Tubman pointed to “the political fervour” that erupted after Sage allowed a Chinese owned water bottling company to acquire land to increase its output from Otakiri Springs in the Bay of Plenty to 580 million litres of water per year. The decision was out of line with Green Party policy and attracted criticism from party members. The public outcry was “an off-putting feature” for some overseas investors.

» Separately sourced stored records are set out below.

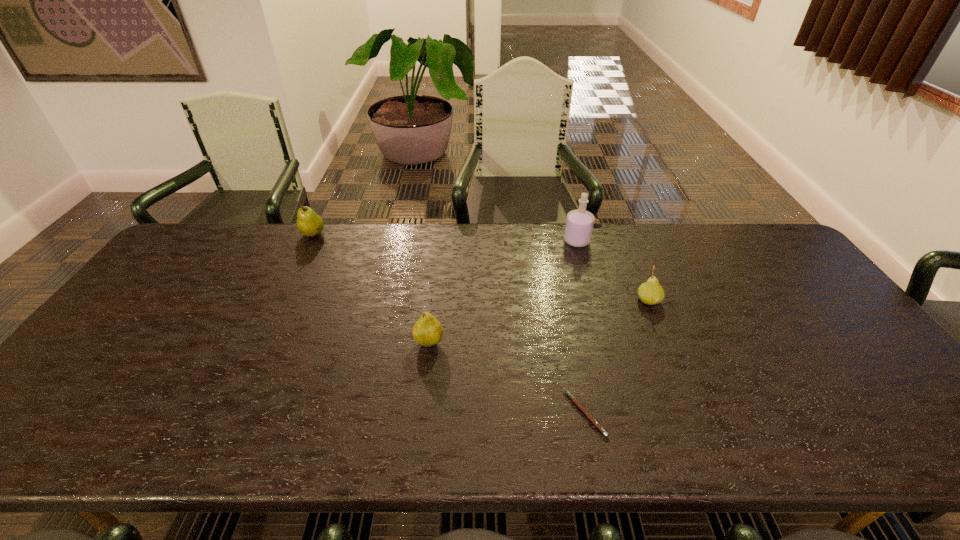
I want to click on the fourth object from left to right, so click(x=579, y=224).

What are the coordinates of `perfume` in the screenshot? It's located at (579, 224).

This screenshot has width=960, height=540. Find the location of `the leftmost pear`. the leftmost pear is located at coordinates (309, 223).

Locate an element on the screen. This screenshot has height=540, width=960. the farthest pear is located at coordinates (309, 223).

Where is `the rightmost object`? Image resolution: width=960 pixels, height=540 pixels. the rightmost object is located at coordinates (651, 293).

Find the location of a particular element. the rightmost pear is located at coordinates (651, 293).

At what (x,y) coordinates should I click in order to perform the action: click on the fourth farthest object. Please return your answer as a coordinate pair (x, y). Image resolution: width=960 pixels, height=540 pixels. Looking at the image, I should click on (427, 331).

Find the location of `the second object from left to right`. the second object from left to right is located at coordinates point(427,331).

Locate an element on the screen. pen is located at coordinates (573, 399).

Where is `the nearest object`? This screenshot has height=540, width=960. the nearest object is located at coordinates (573, 399).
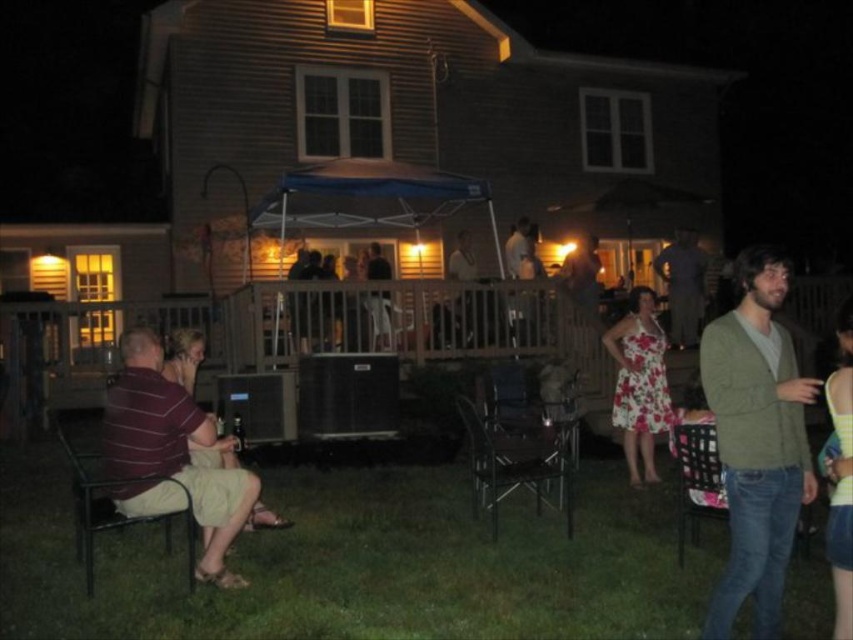
Question: Can you confirm if maroon striped shirt at lower left is positioned below metallic silver chair at center?

Choices:
 (A) yes
 (B) no

Answer: (B)

Question: Can you confirm if wooden deck at center is bigger than dark gray shirt at right?

Choices:
 (A) yes
 (B) no

Answer: (A)

Question: Which of the following is the farthest from the observer?

Choices:
 (A) wooden deck at center
 (B) metallic silver chair at center

Answer: (A)

Question: Among these objects, which one is farthest from the camera?

Choices:
 (A) green sweater at right
 (B) metallic silver chair at center
 (C) metallic black chair at lower left

Answer: (B)

Question: Does wooden deck at center appear on the right side of maroon striped shirt at lower left?

Choices:
 (A) yes
 (B) no

Answer: (A)

Question: Which of the following is the farthest from the observer?

Choices:
 (A) metallic silver chair at lower right
 (B) green sweater at right

Answer: (A)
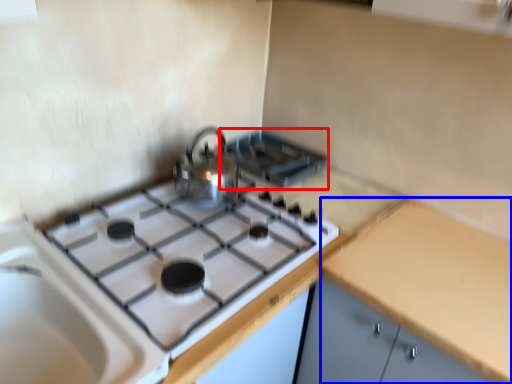
Question: Which point is closer to the camera, appliance (highlighted by a red box) or counter top (highlighted by a blue box)?

Choices:
 (A) appliance
 (B) counter top

Answer: (B)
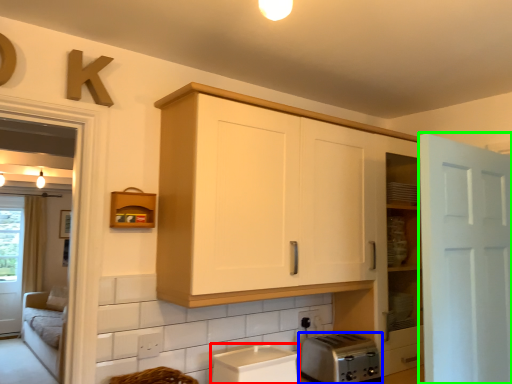
Question: Estimate the real-world distances between objects in this image. Which object is closer to appliance (highlighted by a red box), toaster (highlighted by a blue box) or door (highlighted by a green box)?

Choices:
 (A) toaster
 (B) door

Answer: (A)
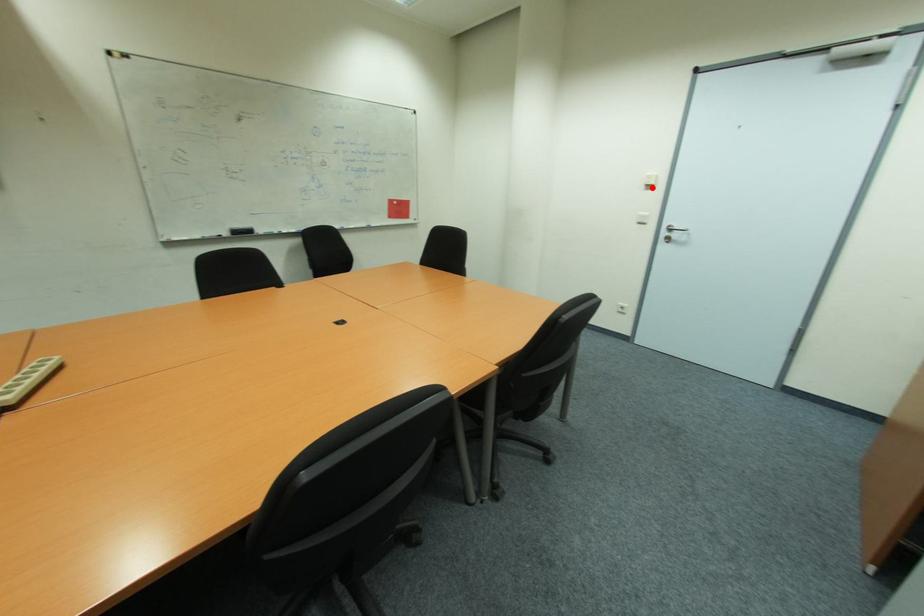
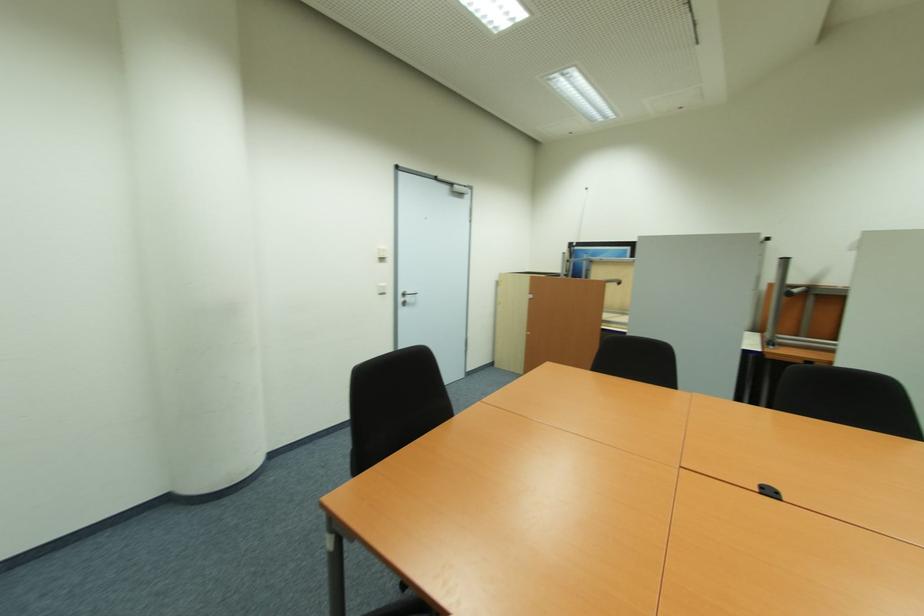
Find the pixel in the second image that matches the highlighted location in the first image.

(385, 260)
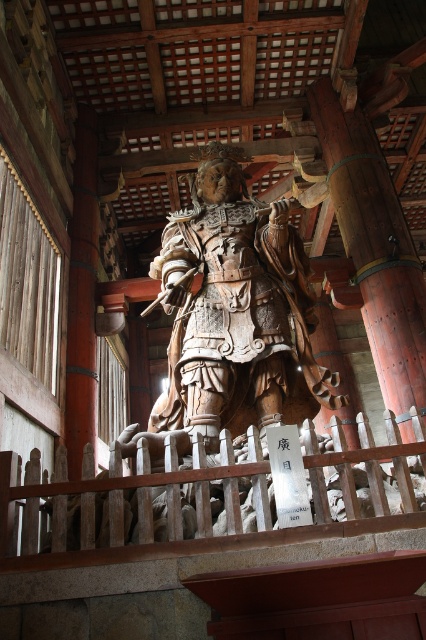
You are standing in the temple and want to take a photo of the wooden statue at center. If you are positioned at point 0.5, 0.5, which is the center of the temple floor, will you be able to see the statue clearly without any obstruction?

The wooden statue at center is located at point (233, 314), which is very close to your position at (213, 320). Since there are no mentioned obstructions in the scene, you should have a clear view of the statue.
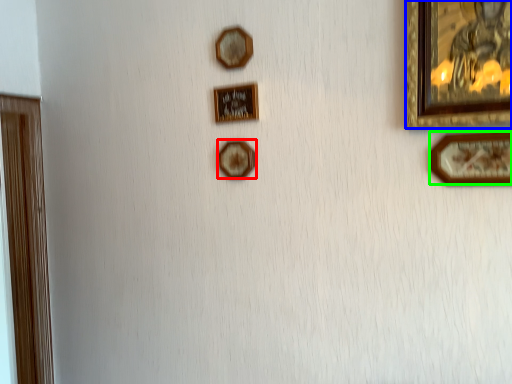
Question: Which object is the farthest from picture frame (highlighted by a red box)? Choose among these: picture frame (highlighted by a blue box) or picture frame (highlighted by a green box).

Choices:
 (A) picture frame
 (B) picture frame

Answer: (A)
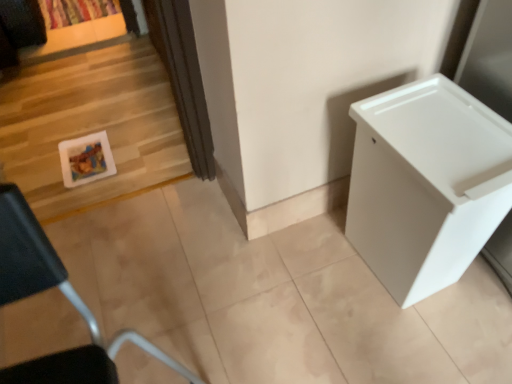
In order to face white plastic container at lower left, should I rotate leftwards or rightwards?

Turn left approximately 22.085 degrees to face it.

Measure the distance between point (10, 213) and camera.

They are 18.50 inches apart.

The height and width of the screenshot is (384, 512). What do you see at coordinates (76, 11) in the screenshot?
I see `multicolored fabric curtain at upper left` at bounding box center [76, 11].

For a US business looking to invest overseas, “at some point New Zealand stops being on the list” of potential investment destinations, Tubman says. “I have certainly seen applications in the office (the OIO) where officials appeared paranoid to second-guess what ministers might think. You have got a Green minister who sits there and asks about every application that crosses her desk. That’s a frustration for some clients.”

The most expensive rural property currently on sale in New Zealand is a 1,363 ha dairy farm at Mossburn, Southland, with an asking price of $38 million. The milk platform carries about 1,600 cows that produced 645,000 kilograms of milk solids last season. The property was listed on November 10 last year.

“We can’t bring capital into this market to grow because we can’t get a clear view. There is too much risk because the process is expensive.”

The government is currently overhauling the Overseas Investment Act and its amending bill was reported back to parliament from the finance and expenditure select committee this week, although the most contentious details are around investment in residential property. National’s finance spokesperson Amy Adams said the bill would “hamper the ability of New Zealand businesses to access foreign capital in order to expand and impose significant costs and delays on the housing sector.”

The representative of one foreign investor in New Zealand farms says he is urgently seeking meetings with relevant ministers to get a better understanding of what the government means by the ‘value to New Zealand’ test. “Currently we can’t bring capital into this market to grow because we can’t get a clear view. There is too much risk because the process is expensive,” that person says, adding the OIO was guiding applicants to withdraw their applications if they wouldn’t meet the new criteria.

Wrightson’s Newbold says his firm has “a good number of applications” currently lodged with the OIO. These are worth tens of millions of dollars and he feels sorry for people who have spent a lot of money progressing their application only to be caught by the changes. The rural property market was already challenging before the government tightened rules on foreign buyers, with unfavourable weather, increasing environmental concerns, tighter lending criteria by banks, and the emergence of the cattle disease Mycoplasma bovis.

“Add to that the changes to the OIO and there’s little appetite for offshore people to apply at the moment,” he says.